BEGIN Records to process

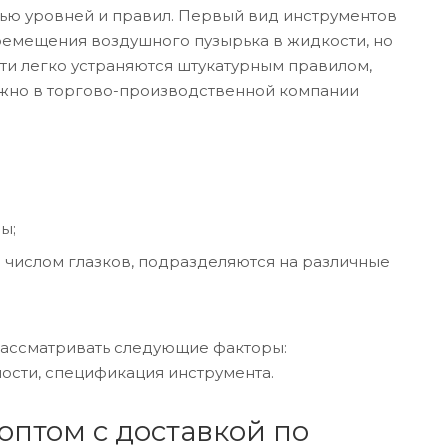
щью уровней и правил. Первый вид инструментов
ремещения воздушного пузырька в жидкости, но
ти легко устраняются штукатурным правилом,
ожно в торгово-производственной компании
ы;
ся числом глазков, подразделяются на различные
 рассматривать следующие факторы:
ности, спецификация инструмента.
оптом с доставкой по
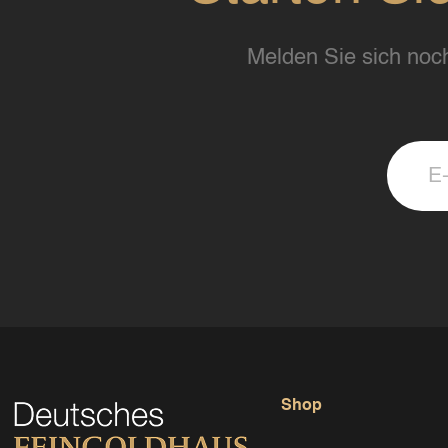
Melden Sie sich noch
Shop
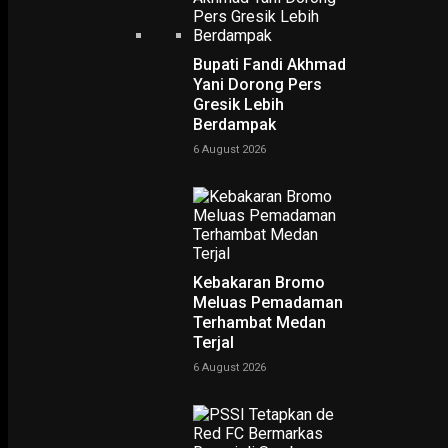
Bupati Fandi Akhmad
Yani Dorong Pers
Gresik Lebih
Berdampak
Home
Begini Alur Validasi dan Penyampaian Data Covid-19 hingga ke Masyarakat
Begini Alur Validasi dan
6 August 2026
Penyampaian Data Covid-
19 hingga ke Masyarakat
-
Kebakaran Bromo
Yovie Wicaksono
28 April 2020
Meluas Pemadaman
Terhambat Medan
Terjal
6 August 2026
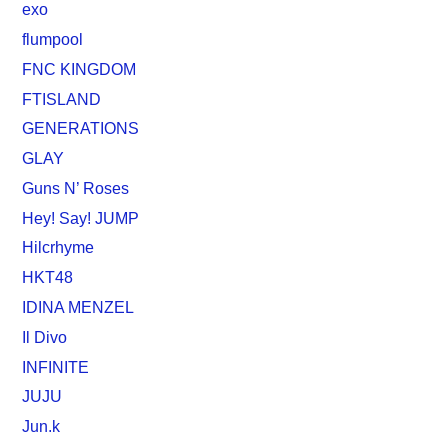
exo
flumpool
FNC KINGDOM
FTISLAND
GENERATIONS
GLAY
Guns N’ Roses
Hey! Say! JUMP
Hilcrhyme
HKT48
IDINA MENZEL
Il Divo
INFINITE
JUJU
Jun.k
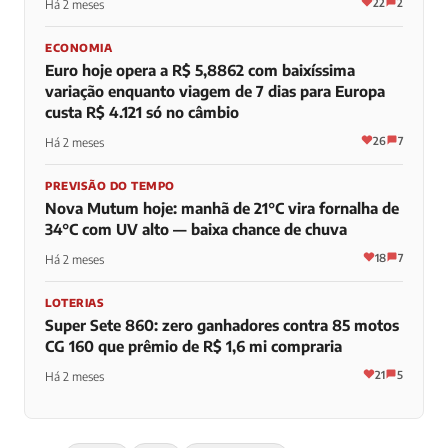
22
2
Há 2 meses
ECONOMIA
Euro hoje opera a R$ 5,8862 com baixíssima
variação enquanto viagem de 7 dias para Europa
custa R$ 4.121 só no câmbio
26
7
Há 2 meses
PREVISÃO DO TEMPO
Nova Mutum hoje: manhã de 21°C vira fornalha de
34°C com UV alto — baixa chance de chuva
18
7
Há 2 meses
LOTERIAS
Super Sete 860: zero ganhadores contra 85 motos
CG 160 que prêmio de R$ 1,6 mi compraria
21
5
Há 2 meses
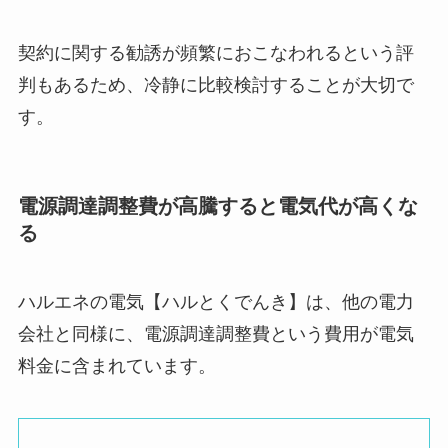
契約に関する勧誘が頻繁におこなわれるという評
判もあるため、冷静に比較検討することが大切で
す。
電源調達調整費が高騰すると電気代が高くな
る
ハルエネの電気【ハルとくでんき】は、他の電力
会社と同様に、電源調達調整費という費用が電気
料金に含まれています。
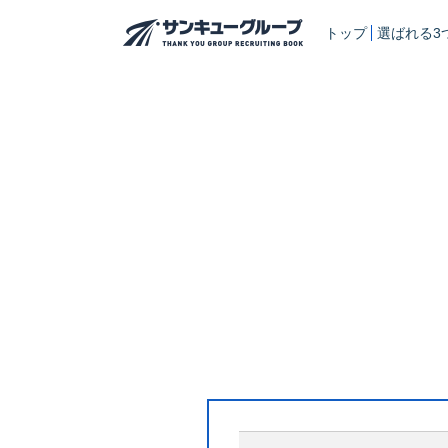
トップ
選ばれる3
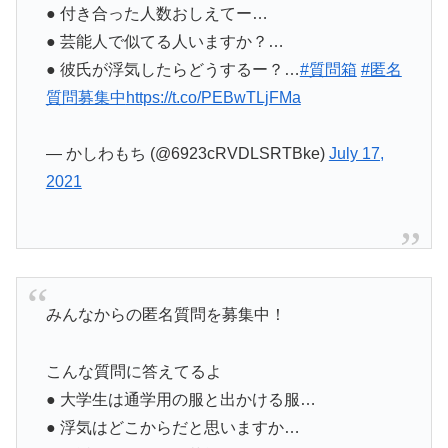
● 付き合った人数おしえてー…
● 芸能人で似てる人いますか？…
● 彼氏が浮気したらどうするー？…
#質問箱
#匿名
質問募集中
https://t.co/PEBwTLjFMa
— かしわもち (@6923cRVDLSRTBke)
July 17,
2021
みんなからの匿名質問を募集中！
こんな質問に答えてるよ
● 大学生は通学用の服と出かける服…
● 浮気はどこからだと思いますか…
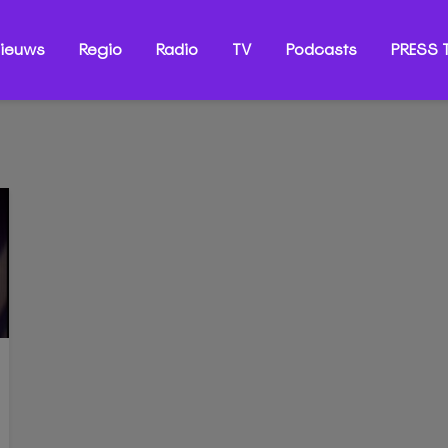
ieuws
Regio
Radio
TV
Podcasts
PRESS T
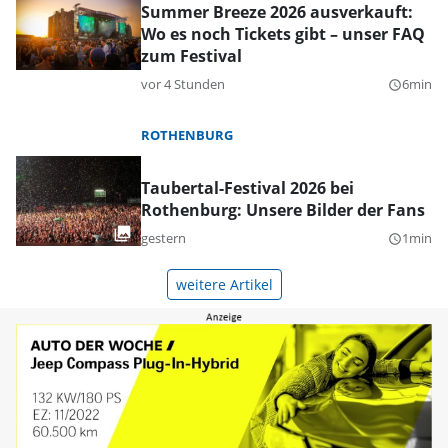
Summer Breeze 2026 ausverkauft:
Wo es noch Tickets gibt – unser FAQ
zum Festival
vor 4 Stunden
6min
query_builder
ROTHENBURG
Taubertal-Festival 2026 bei
Rothenburg: Unsere Bilder der Fans
gestern
1min
query_builder
weitere Artikel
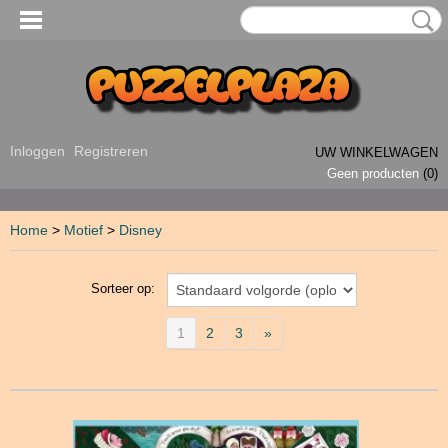
Inloggen
Registreren
UW WINKELWAGEN
Geen producten
(0)
Home
>
Motief
>
Disney
Sorteer op:
1
2
3
»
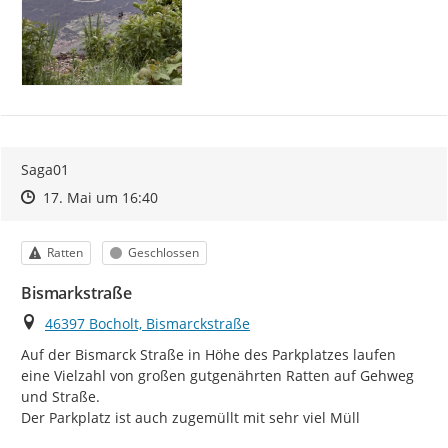
Saga01
Zeitpunkt des Erstellens
Zeitpunkt des Erstellens
Zur Äußerung
17. Mai um 16:40
Kategorie
Status
Ratten
Geschlossen
Bismarkstraße
Ort
46397 Bocholt, Bismarckstraße
Auf der Bismarck Straße in Höhe des Parkplatzes laufen 
eine Vielzahl von großen gutgenährten Ratten auf Gehweg 
und Straße.

Der Parkplatz ist auch zugemüllt mit sehr viel Müll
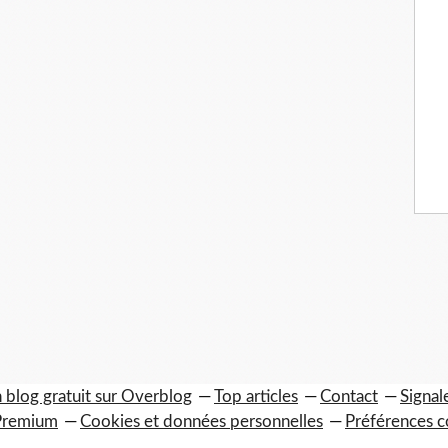
 blog gratuit sur Overblog
Top articles
Contact
Signal
Premium
Cookies et données personnelles
Préférences c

END Records to process

Instructions for the task: Only the number is required: state how many lines of the entries hold the word "hoje".

Response for this exercise: 2